Extracted data entries
=-=-=-=-=
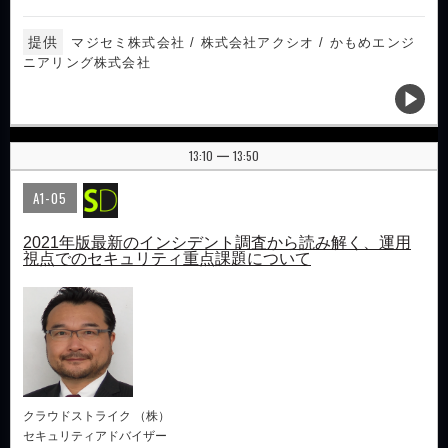
提供
マジセミ株式会社 / 株式会社アクシオ / かもめエンジ
ニアリング株式会社
13:10
13:50
|
A1-05
2021年版最新のインシデント調査から読み解く、運用
視点でのセキュリティ重点課題について
クラウドストライク （株）
セキュリティアドバイザー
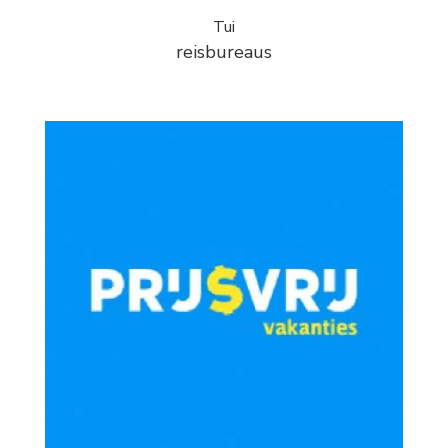
Tui
reisbureaus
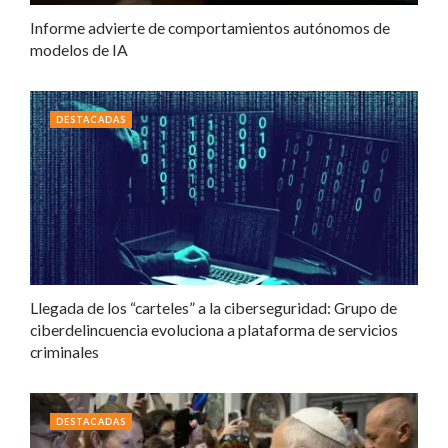
Informe advierte de comportamientos autónomos de
modelos de IA
DESTACADAS
Llegada de los “carteles” a la ciberseguridad: Grupo de
ciberdelincuencia evoluciona a plataforma de servicios
criminales
DESTACADAS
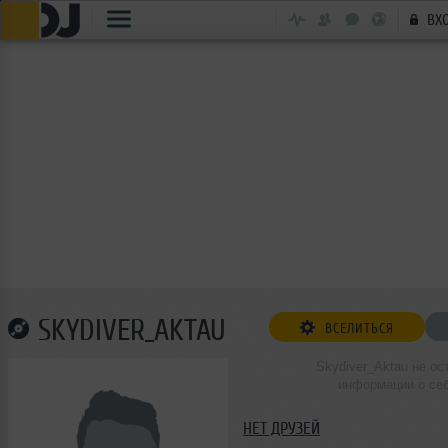
ВХ
SKYDIVER_AKTAU
ВСЕЛИТЬСЯ
Skydiver_Aktau не ос
информации о се
НЕТ ДРУЗЕЙ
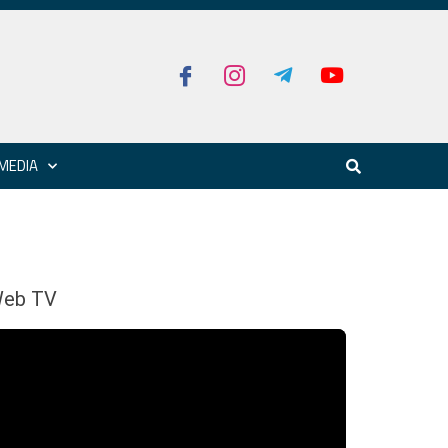
MEDIA
eb TV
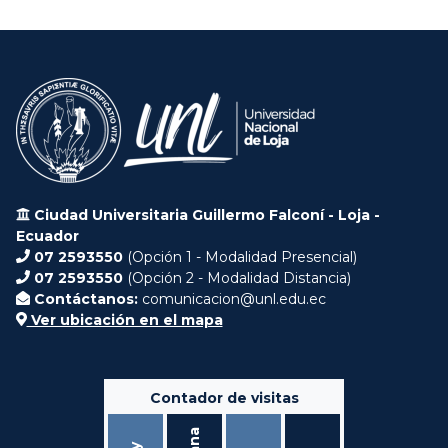
Ciudad Universitaria Guillermo Falconí - Loja -
Ecuador
07 2593550
(Opción 1 - Modalidad Presencial)
07 2593550
(Opción 2 - Modalidad Distancia)
Contáctanos:
comunicacion@unl.edu.ec
Ver ubicación en el mapa
Contador de visitas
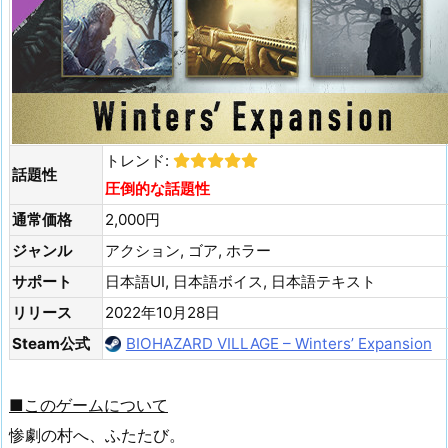
トレンド:
話題性
圧倒的な話題性
通常価格
2,000円
ジャンル
アクション, ゴア, ホラー
サポート
日本語UI, 日本語ボイス, 日本語テキスト
リリース
2022年10月28日
Steam公式
BIOHAZARD VILLAGE – Winters’ Expansion
■このゲームについて
惨劇の村へ、ふたたび。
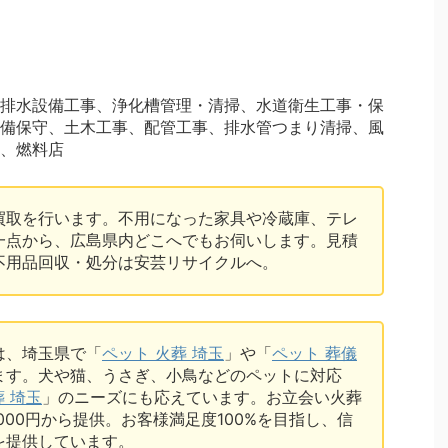
排水設備工事、浄化槽管理・清掃、水道衛生工事・保
備保守、土木工事、配管工事、排水管つまり清掃、風
、燃料店
買取を行います。不用になった家具や冷蔵庫、テレ
一点から、広島県内どこへでもお伺いします。見積
不用品回収・処分は安芸リサイクルへ。
は、埼玉県で「
ペット 火葬 埼玉
」や「
ペット 葬儀
ます。犬や猫、うさぎ、小鳥などのペットに対応
葬 埼玉
」のニーズにも応えています。お立会い火葬
7,000円から提供。お客様満足度100%を目指し、信
を提供しています。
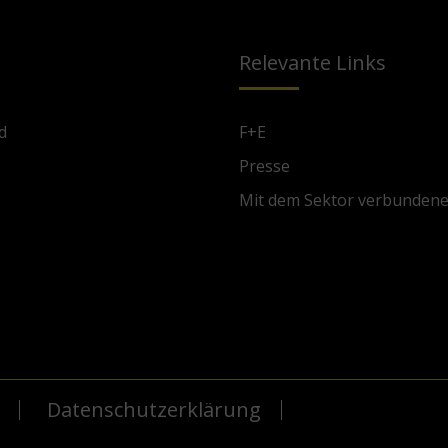
Relevante Links
d
F+E
Presse
Mit dem Sektor verbunden
Datenschutzerklärung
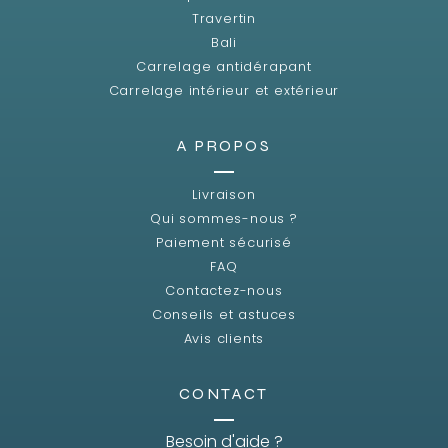
Travertin
Bali
Carrelage antidérapant
Carrelage intérieur et extérieur
A PROPOS
Livraison
Qui sommes-nous ?
Paiement sécurisé
FAQ
Contactez-nous
Conseils et astuces
Avis clients
CONTACT
Besoin d'aide ?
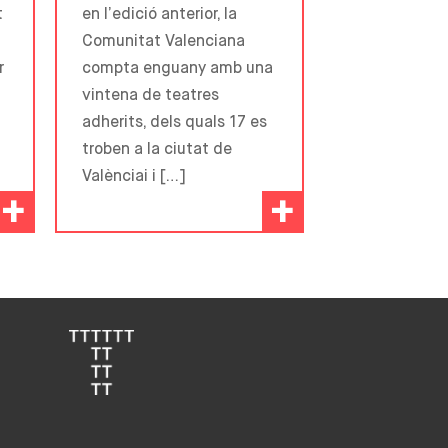
t
en l’edició anterior, la
Comunitat Valenciana
r
compta enguany amb una
vintena de teatres
adherits, dels quals 17 es
troben a la ciutat de
Valènciai i […]
+
+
=-=-=-=-=
**YOUR OBJECTIVE:** Each record should be written out exactly, and each image should be omitted.

**REPLY TO THE TASK:**
提供
マジセミ株式会社 / 株式会社アクシオ / かもめエンジ
ニアリング株式会社
13:10
13:50
|
A1-05
2021年版最新のインシデント調査から読み解く、運用
視点でのセキュリティ重点課題について
クラウドストライク （株）
セキュリティアドバイザー
Tui
reisbureaus
Informe advierte de comportamientos autónomos de
modelos de IA
DESTACADAS
Llegada de los “carteles” a la ciberseguridad: Grupo de
ciberdelincuencia evoluciona a plataforma de servicios
criminales
DESTACADAS
ВХ
SKYDIVER_AKTAU
ВСЕЛИТЬСЯ
Skydiver_Aktau не ос
информации о се
НЕТ ДРУЗЕЙ
MEDIA
eb TV
Ciudad Universitaria Guillermo Falconí - Loja -
Ecuador
07 2593550
(Opción 1 - Modalidad Presencial)
07 2593550
(Opción 2 - Modalidad Distancia)
Contáctanos:
comunicacion@unl.edu.ec
Ver ubicación en el mapa
Contador de visitas
トレンド:
話題性
圧倒的な話題性
通常価格
2,000円
ジャンル
アクション, ゴア, ホラー
サポート
日本語UI, 日本語ボイス, 日本語テキスト
リリース
2022年10月28日
Steam公式
BIOHAZARD VILLAGE – Winters’ Expansion
■このゲームについて
惨劇の村へ、ふたたび。
排水設備工事、浄化槽管理・清掃、水道衛生工事・保
備保守、土木工事、配管工事、排水管つまり清掃、風
、燃料店
買取を行います。不用になった家具や冷蔵庫、テレ
一点から、広島県内どこへでもお伺いします。見積
不用品回収・処分は安芸リサイクルへ。
は、埼玉県で「
ペット 火葬 埼玉
」や「
ペット 葬儀
ます。犬や猫、うさぎ、小鳥などのペットに対応
葬 埼玉
」のニーズにも応えています。お立会い火葬
7,000円から提供。お客様満足度100%を目指し、信
を提供しています。
Relevante Links
d
F+E
Presse
Mit dem Sektor verbunden
Datenschutzerklärung
Travertin
Bali
Carrelage antidérapant
Carrelage intérieur et extérieur
A PROPOS
Livraison
Qui sommes-nous ?
Paiement sécurisé
FAQ
Contactez-nous
Conseils et astuces
Avis clients
CONTACT
Besoin d'aide ?
t
en l’edició anterior, la
Comunitat Valenciana
r
compta enguany amb una
vintena de teatres
adherits, dels quals 17 es
troben a la ciutat de
Valènciai i […]
+
+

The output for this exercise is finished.